I see to it that I have time with my family and friends in Davao and nearby cities at least one week a month.
Do you have any hobbies or pastimes? What “makes your day”?
I played basketball before but I can’t anymore. Reading newspaper makes my day. But when I am tired and stressed out, I find sleep therapeutic.
You have been involved in full-time ministry for a number of decades now. What would you say are some of the most important insights or realizations you learned from that?
I worked for 5 years in 3 different feed mill companies while doing ministry at AU and pioneering High School Ministry at AU, MCU and Balingasa High School. I responded to the Lord’s call to go full-time in 1982 just after recovering from a serious sickness that almost took my life.
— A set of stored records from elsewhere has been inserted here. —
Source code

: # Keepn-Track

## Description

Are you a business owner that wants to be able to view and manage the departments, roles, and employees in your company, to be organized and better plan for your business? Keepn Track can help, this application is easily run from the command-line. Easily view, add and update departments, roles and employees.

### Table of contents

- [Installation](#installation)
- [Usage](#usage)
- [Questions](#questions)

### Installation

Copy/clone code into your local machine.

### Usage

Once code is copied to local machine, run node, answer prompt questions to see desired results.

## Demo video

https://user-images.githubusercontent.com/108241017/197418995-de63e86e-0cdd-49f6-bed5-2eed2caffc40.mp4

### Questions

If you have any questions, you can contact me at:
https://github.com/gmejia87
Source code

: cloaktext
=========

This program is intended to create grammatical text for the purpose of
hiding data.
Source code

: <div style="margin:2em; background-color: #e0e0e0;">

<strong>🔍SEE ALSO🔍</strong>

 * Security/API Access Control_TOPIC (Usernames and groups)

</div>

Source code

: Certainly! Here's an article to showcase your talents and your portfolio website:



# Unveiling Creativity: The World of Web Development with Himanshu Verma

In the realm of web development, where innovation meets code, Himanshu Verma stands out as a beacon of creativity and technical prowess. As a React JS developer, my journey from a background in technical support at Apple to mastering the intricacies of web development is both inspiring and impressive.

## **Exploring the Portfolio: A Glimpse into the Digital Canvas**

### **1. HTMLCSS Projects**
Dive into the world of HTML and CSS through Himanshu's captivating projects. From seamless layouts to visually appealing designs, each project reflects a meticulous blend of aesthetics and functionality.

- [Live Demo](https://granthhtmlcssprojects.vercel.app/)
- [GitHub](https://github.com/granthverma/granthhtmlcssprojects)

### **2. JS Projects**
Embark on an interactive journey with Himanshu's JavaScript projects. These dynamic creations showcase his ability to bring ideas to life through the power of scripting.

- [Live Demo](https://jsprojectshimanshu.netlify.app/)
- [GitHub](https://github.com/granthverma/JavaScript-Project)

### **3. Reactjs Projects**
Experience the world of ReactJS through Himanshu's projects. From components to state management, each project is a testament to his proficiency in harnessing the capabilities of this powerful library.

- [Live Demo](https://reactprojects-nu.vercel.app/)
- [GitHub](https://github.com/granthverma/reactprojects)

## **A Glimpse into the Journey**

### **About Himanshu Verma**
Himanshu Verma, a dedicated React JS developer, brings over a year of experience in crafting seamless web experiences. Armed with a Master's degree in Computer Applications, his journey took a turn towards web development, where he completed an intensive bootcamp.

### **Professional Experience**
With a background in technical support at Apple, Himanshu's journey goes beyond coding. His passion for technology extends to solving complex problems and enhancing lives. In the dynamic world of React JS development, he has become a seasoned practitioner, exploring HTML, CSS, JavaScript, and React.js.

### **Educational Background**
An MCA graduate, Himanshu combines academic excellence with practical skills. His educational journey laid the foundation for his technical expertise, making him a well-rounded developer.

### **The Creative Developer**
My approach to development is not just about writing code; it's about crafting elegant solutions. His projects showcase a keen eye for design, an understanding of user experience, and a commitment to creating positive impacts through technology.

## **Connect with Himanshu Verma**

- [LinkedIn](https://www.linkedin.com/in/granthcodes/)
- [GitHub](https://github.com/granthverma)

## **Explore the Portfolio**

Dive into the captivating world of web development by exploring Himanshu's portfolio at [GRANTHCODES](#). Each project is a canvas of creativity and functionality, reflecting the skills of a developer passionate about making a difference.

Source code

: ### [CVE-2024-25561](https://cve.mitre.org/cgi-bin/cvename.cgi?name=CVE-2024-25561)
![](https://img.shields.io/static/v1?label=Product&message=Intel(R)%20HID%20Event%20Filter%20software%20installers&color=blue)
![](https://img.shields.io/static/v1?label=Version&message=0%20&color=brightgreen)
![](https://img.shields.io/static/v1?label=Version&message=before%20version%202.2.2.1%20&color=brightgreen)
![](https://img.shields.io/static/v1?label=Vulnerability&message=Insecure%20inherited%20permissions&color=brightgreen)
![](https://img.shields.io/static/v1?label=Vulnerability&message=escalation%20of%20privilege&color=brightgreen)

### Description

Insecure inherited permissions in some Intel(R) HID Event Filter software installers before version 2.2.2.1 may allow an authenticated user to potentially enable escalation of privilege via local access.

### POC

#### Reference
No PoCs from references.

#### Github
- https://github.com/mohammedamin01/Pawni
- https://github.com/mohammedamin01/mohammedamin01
My first assignment was at Cebu Institute of Technology for two terms. Then, as a family, we moved to Davao City in 1988 as part of the STEER 13 (Sending Teams for Expansion in Every Region) Program.
Important insights or realizations? Well, I enjoyed feed formulation (I’m a BS animal Science graduate) but I find feeding human souls more fulfilling. I realized that what truly remains in people’s lives are their experiences of love and grace more than those workshops and seminars they attend. I am all the more convinced that our role or responsibility in the ministry is to be faithful to God’s calling and giftedness the Holy Spirit has bestowed on us; to journey with people in love and service through which we influence them to walk closely with God and to follow wherever He leads them and whatever He leads them to do. I believe with all my heart that the Lord remains sufficient and relevant in all contexts of life.
What do you think is the greatest challenge or challenges facing believers, and especially Filipino believers, today?
The impact of post modernity among believers has brought many workers into confusion on how to do ministry today. There are good things in PM but workers are caught by surprise with the way we respond to it.
Another thing that has surprised us is the effect of absentee parents. Children grow up with television and computer as surrogate parents. Such a relationship is without bonding and commitment so can be given up anytime. This attitude affects the youth’s commitment to God and to marriage, both relationships of which are foundational to Christian growth.
There are many other challenges but I see these two as most challenging.
As the new director, what do you want to focus on in the duration of your term?
Together with the staff and regional leaders, we will focus on raising funds to the budget level, recruit and develop leaders, strengthen regional leadership and ministry, develop alumni and expand the kingdom through SBCs.
Any message to the Philippine Navs?
Thank you for your confidence. I am not here to dominate but to serve in anyway I can. I won’t seek my agenda but God’s for the ministry. The work is huge and the dream is great but working together for His glory and in the power of the Holy Spirit, we will reach what we envisioned to be.